Оленька была вздорной девчонкой, как все нормальные пятнадцатилетние девчонки. Кроме того, как все женщины ее ума, она знала свою силу. Два эти фактора привели ее к выводу, что мне из ее сетей не выпутаться, и можно побыть немножко злодейкой. Оля набрала в рот дыма и выпустила мне его в лицо. Я был семнадцатилетним пацаном и понимал мужественность не совсем так, как сейчас. Мне казалось, что за наше счастье я должен биться с (против) партнером, а не с (вместе) партнером. Я, молча, поднялся и пошел в сторону подземного перехода, ведущего в метро.
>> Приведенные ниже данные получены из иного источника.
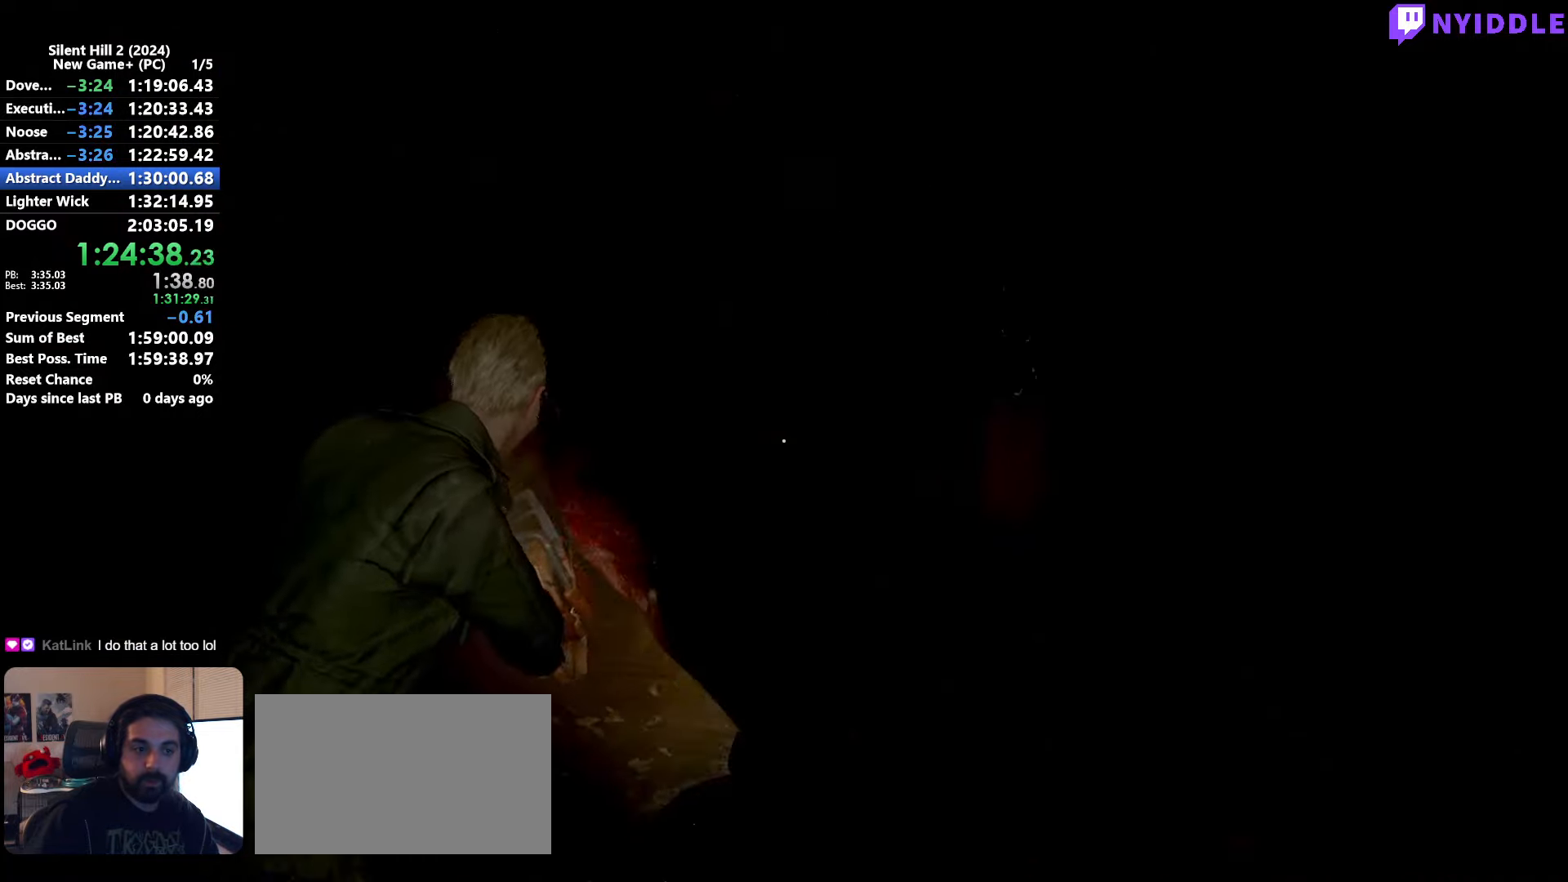
{"keys": ["s"], "mouse": [], "events": [[150, "mouse_left", "down"], [200, "mouse_left", "up"], [283, "mouse_left", "down"], [383, "mouse_left", "up"], [483, "s", "down"]]}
Моя пассия смотрела на меня с деланным презрением, как снайпер в спину, тяжелораненому врагу, де далеко не уйдешь. Но тут я начал спускаться вниз, и моя фигура начала укорачиваться. Сначала исчезли колени, потом филейная часть тела, и, наконец, остался только бюст, но и он скоро исчез. Оленька испугалась и побежала за мной, чтобы признать меня как врача табакофоба, мудреца, настоящего мужчину и еще все, что пожелаю. Но я уже прошел турникеты и растворился в толпе пассажиров.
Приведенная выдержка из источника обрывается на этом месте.